Magé, 19 de fevereiro de 2043

Diz o Eclesiastes que há um tempo para cada coisa. E o Bob o citou, a par de outras canções do tempo em que eu partilhava o sonho do Make Love, Not War. 

No ano em que o Bob compôs “The Times They Are A-Changin”, decidi abandonar a profissão de montador eletricista, de me desviar de uma carreira de engenharia, para vir a ser professor. 

Processo lento e controverso, pois também se tratava de trocar um salário chorudo por um salário de miséria, de passar por dificuldades financeiras. Aliás, os maridos das professoras desse tempo diziam que as suas esposas eram professoras para “ganharem prós alfinetes”. Diziam que o salário do marido é que sustentava a casa. E, se a professoras se apaixonassem por um pé-rapado, o Salazar as proibia de casar-se com um pretendente que “não tinha onde cair”.

Os Bob anunciava que os tempos estavam mudando:

“Venham, escritores e críticos, que profetizam com suas canetas / E mantenham seus olhos abertos, a chance não virá novamente / Venham, senadores, deputados, por favor, escutem o apelo / Sua antiga tradição está rapidamente envelhecendo / Venham, mães e pais / E não critiquem o que vocês não conseguem entender.”

A minha geração foi uma geração perdida, dizimada nas guerras da Guiné e do Vietnam, assassinada pelo LSD, aburguesada, capitalizada.
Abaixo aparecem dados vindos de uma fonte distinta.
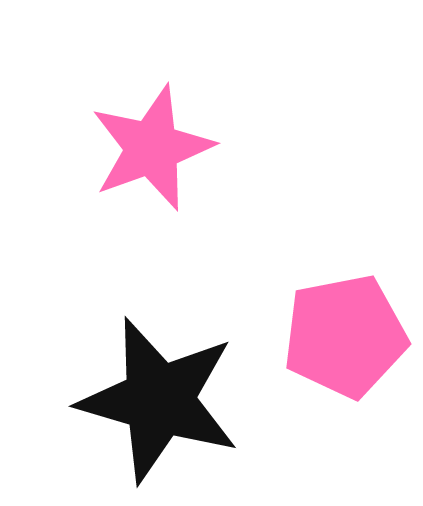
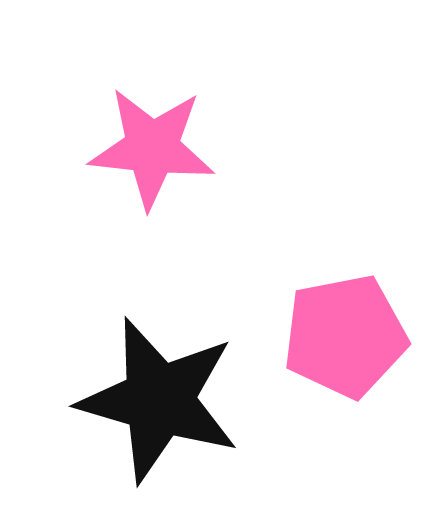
pink star: rotated 26 degrees clockwise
O suicídio da Janis e do Jim marcaram o fim de um tempo. Caí no mundo desamparado, enojado de um vil metal, que levou o meu pai (inocente) à prisão, nutrindo profundo asco pelo dinheiro que, escasseando, viria a matar a minha mãe de exaustão de mil noites de agulha e dedal. 

Como cantava o Bob, os tempos estavam mudando. A Ditadura caía de podre, a guerra na África era insustentável. A minha geração quis tomar o seu futuro em suas mãos. Me juntei à galera. 

Os tempos estavam mudando e, volvido meio século, aceitei participar da milésima tentativa de mudança. Uma secretaria de educação me propôs “Praticar Darcy”. Acreditei na intenção. E fui ajudar a fazer a primeira comunidade de educação.

Acreditava não ter de defrontar dificuldades, que já as tinha erradicado em anteriores projetos. Porém, “alguém” semeou equívocos. E tive de recorrer ao que restava da minha paciência, para contornar obstáculos.

Os tempos estavam mudando. Só a Escola não viu. E se mantinha cativa de velhos vícios.

Não por uma via reformadora de um sistema, mas apostando na sua gradual substituição, prosseguíamos na construção de um protótipo de comunidade. estávamos a um passo de, finalmente, fazer Escola Pública. Faltava o ato administrativo da publicação da criação da escola-comunidade.

No nosso círculo de aprendizagem, se produzia aprendizagem autoral, como recomendava Mestre Pedro:

“Aula não precisa sequer ser combatida, porque vai esvaindo-se por si, por pura inutilidade. Sai o auleiro distanciado, entra o mediador solícito. 

Todos na escola e no entorno da escola são concitados a cuidar da aprendizagem dos estudantes, o que redunda em outra ideia fundamental: comunidade de aprendizagem.” 

Na terceira semana do processo formativo de vinte e três, o círculo de aprendizagem procedeu a um primeiro levantamento de necessidades, desejos e problemas locais. Mapeou locais e pessoas com potencial educativo. Estabeleceu parcerias. Elaborou protocolos de cooperação. Preparou roteiros de estudo. 

O protótipo estava pronto para “ser mostrado”, para acolher professores, que vivenciariam uma prática efetivamente inovadora, no convívio com crianças e adultos envolvidos em projetos de vida.

Estávamos prontos para partilhar. Só faltava publicar um normativo.